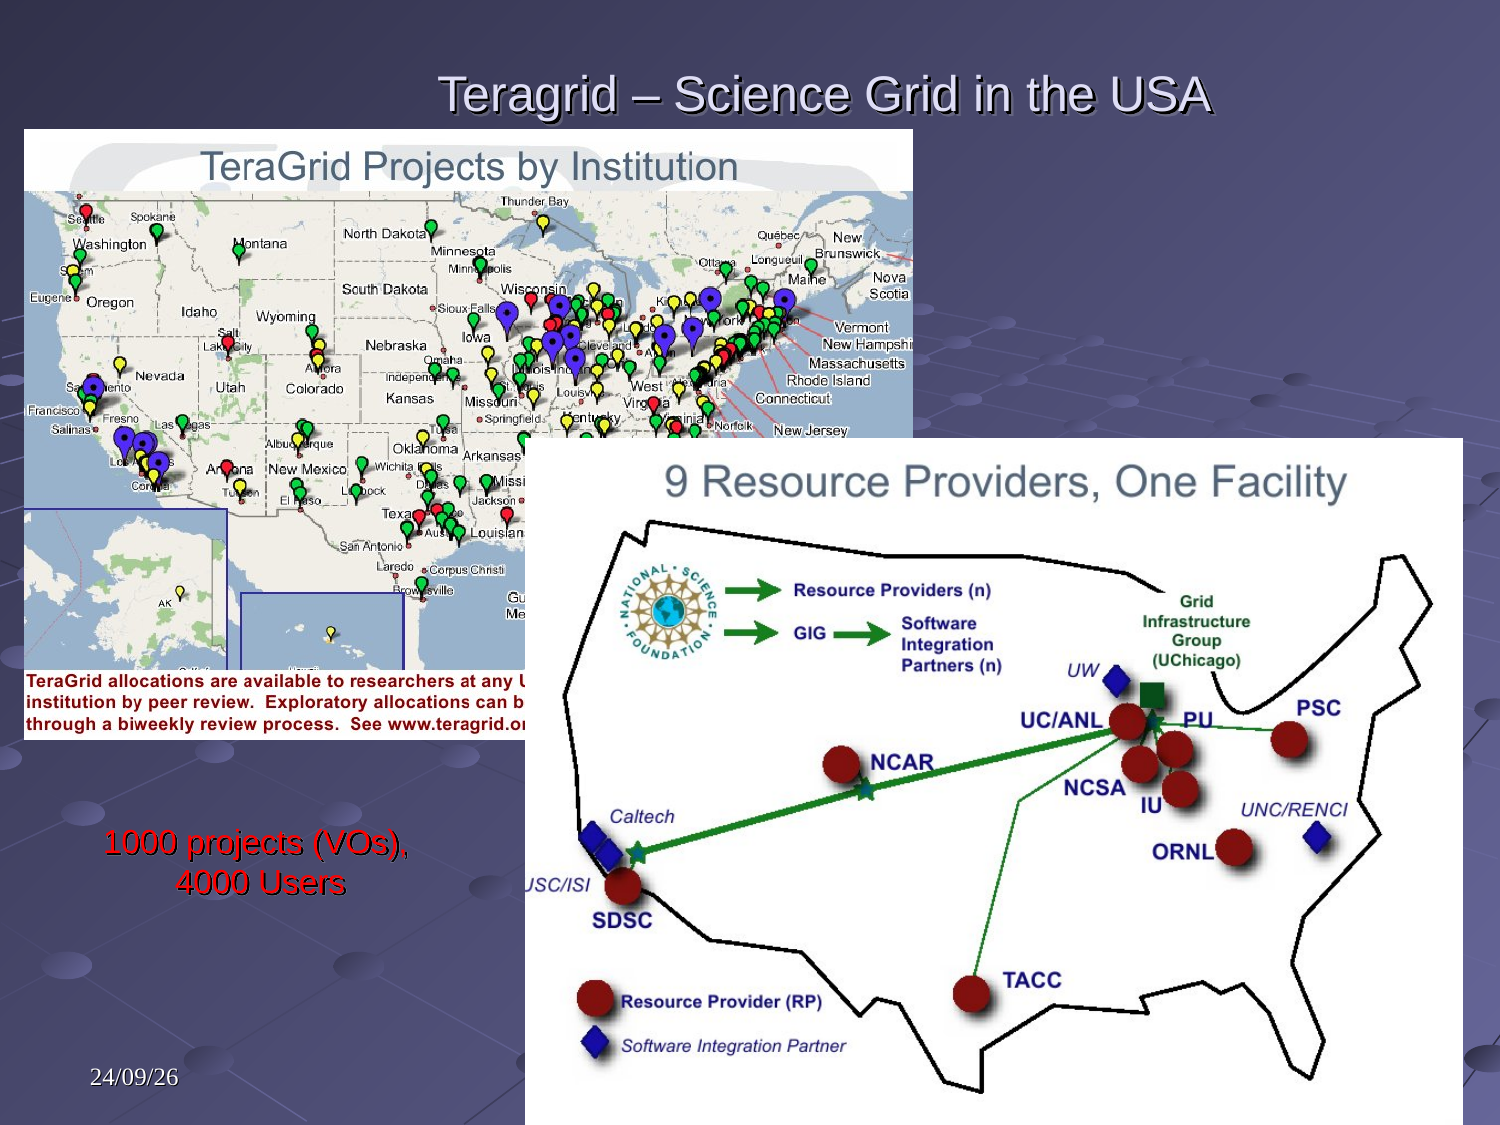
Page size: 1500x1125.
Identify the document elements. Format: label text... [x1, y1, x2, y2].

title Teragrid – Science Grid in the USA [187, 0, 1463, 188]
text_box 1000 projects (VOs), 4000 Users [87, 812, 424, 908]
picture [24, 129, 1463, 1125]
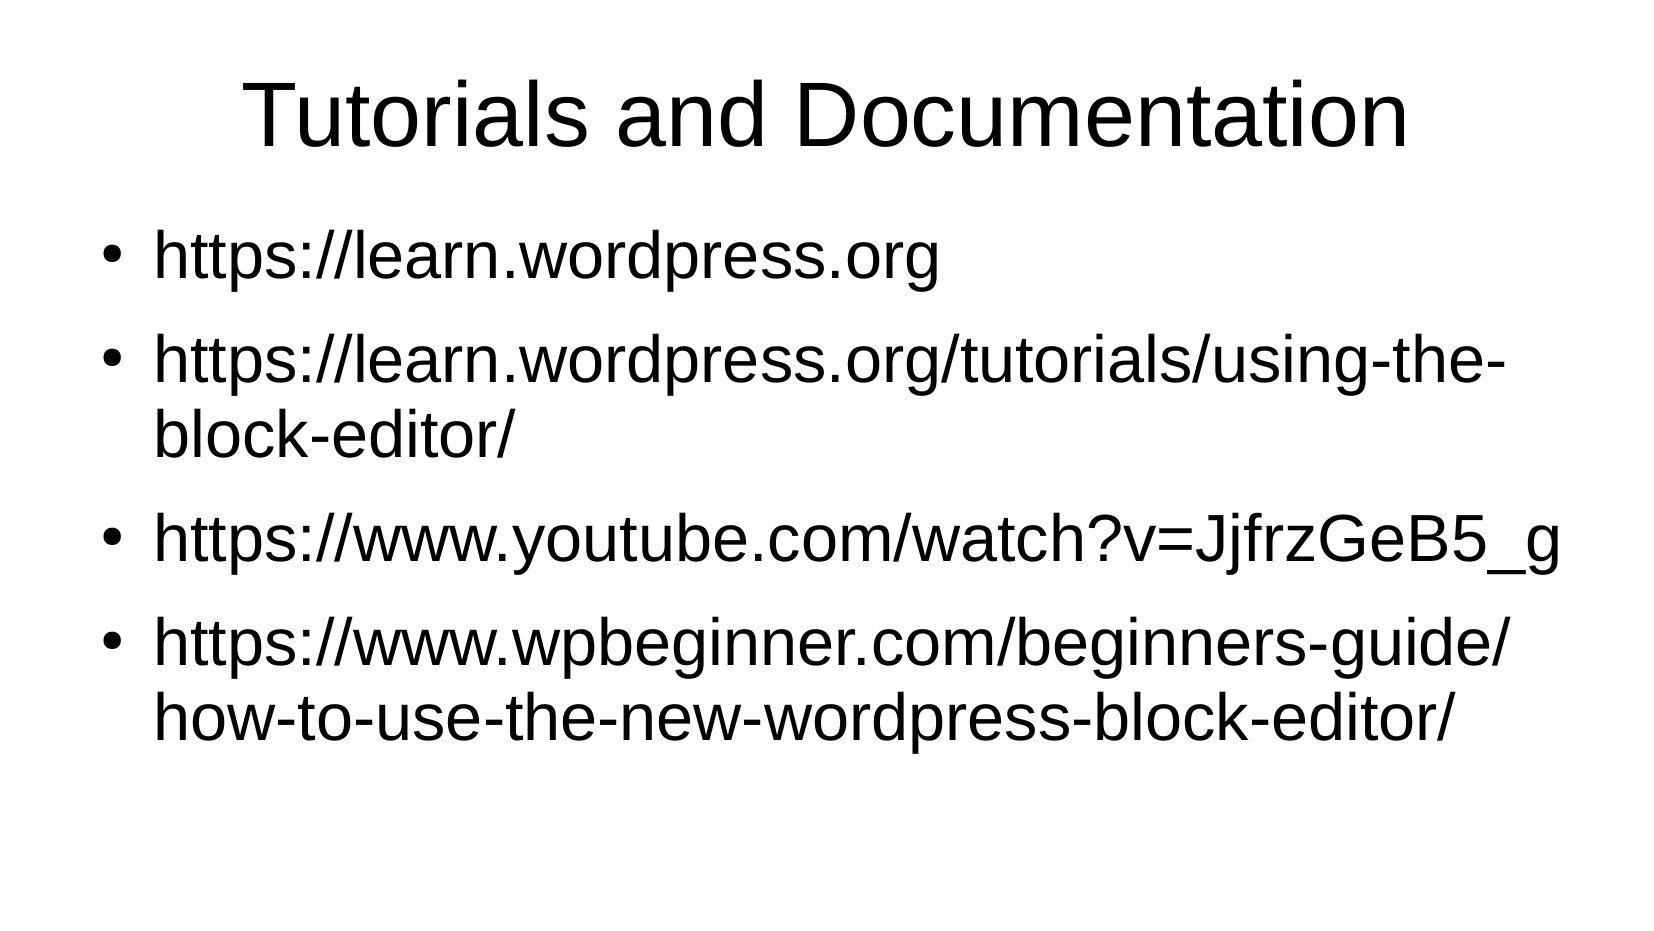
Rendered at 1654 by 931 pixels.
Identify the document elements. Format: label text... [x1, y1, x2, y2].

title Tutorials and Documentation [82, 37, 1571, 193]
list https://learn.wordpress.org https://learn.wordpress.org/tutorials/using-the-block-editor/ https://www.youtube.com/watch?v=JjfrzGeB5_g https://www.wpbeginner.com/beginners-guide/how-to-use-the-new-wordpress-block-editor/ [82, 217, 1571, 758]
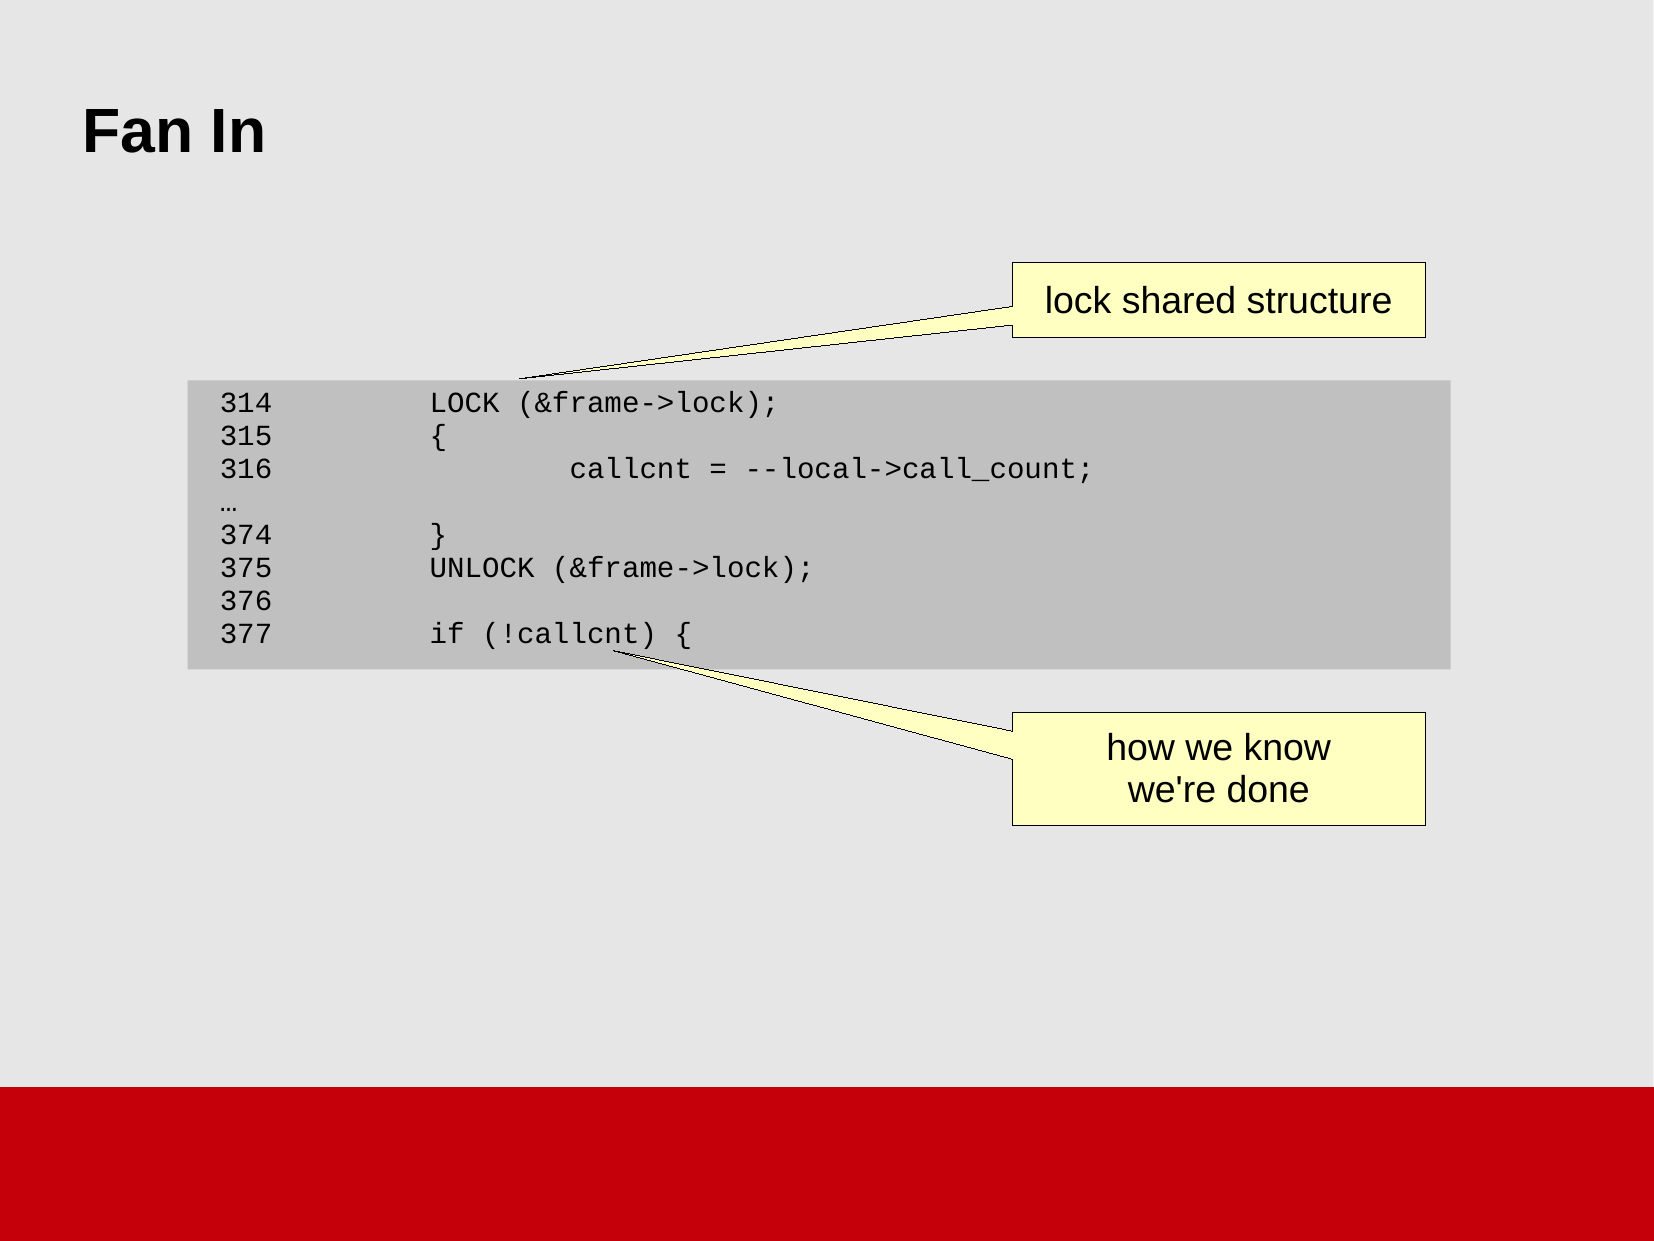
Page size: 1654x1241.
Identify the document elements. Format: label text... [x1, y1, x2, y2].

text_box lock shared structure [519, 262, 1426, 379]
text_box 314 LOCK (&frame->lock); 315 { 316 callcnt = --local->call_count; … 374 } 375 UNLOCK (&frame->lock); 376 377 if (!callcnt) { [187, 380, 1451, 670]
text_box how we know we're done [613, 650, 1426, 826]
title Fan In [82, 37, 1571, 226]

####################

Brief → Please express each line of the material above as a JSON list of strings, one string per line. Skip blank lines and leave the pictures out.

Completed task →
[
  "Page size: 1500x1125.",
  "Identify the document elements. Format: label text... [x1, y1, x2, y2].",
  "title Teragrid – Science Grid in the USA [187, 0, 1463, 188]",
  "text_box 1000 projects (VOs), 4000 Users [87, 812, 424, 908]",
  "picture [24, 129, 1463, 1125]",
  "Rendered at 1654 by 931 pixels.",
  "Identify the document elements. Format: label text... [x1, y1, x2, y2].",
  "title Tutorials and Documentation [82, 37, 1571, 193]",
  "list https://learn.wordpress.org https://learn.wordpress.org/tutorials/using-the-block-editor/ https://www.youtube.com/watch?v=JjfrzGeB5_g https://www.wpbeginner.com/beginners-guide/how-to-use-the-new-wordpress-block-editor/ [82, 217, 1571, 758]",
  "Page size: 1654x1241.",
  "Identify the document elements. Format: label text... [x1, y1, x2, y2].",
  "text_box lock shared structure [519, 262, 1426, 379]",
  "text_box 314 LOCK (&frame->lock); 315 { 316 callcnt = --local->call_count; … 374 } 375 UNLOCK (&frame->lock); 376 377 if (!callcnt) { [187, 380, 1451, 670]",
  "text_box how we know we're done [613, 650, 1426, 826]",
  "title Fan In [82, 37, 1571, 226]"
]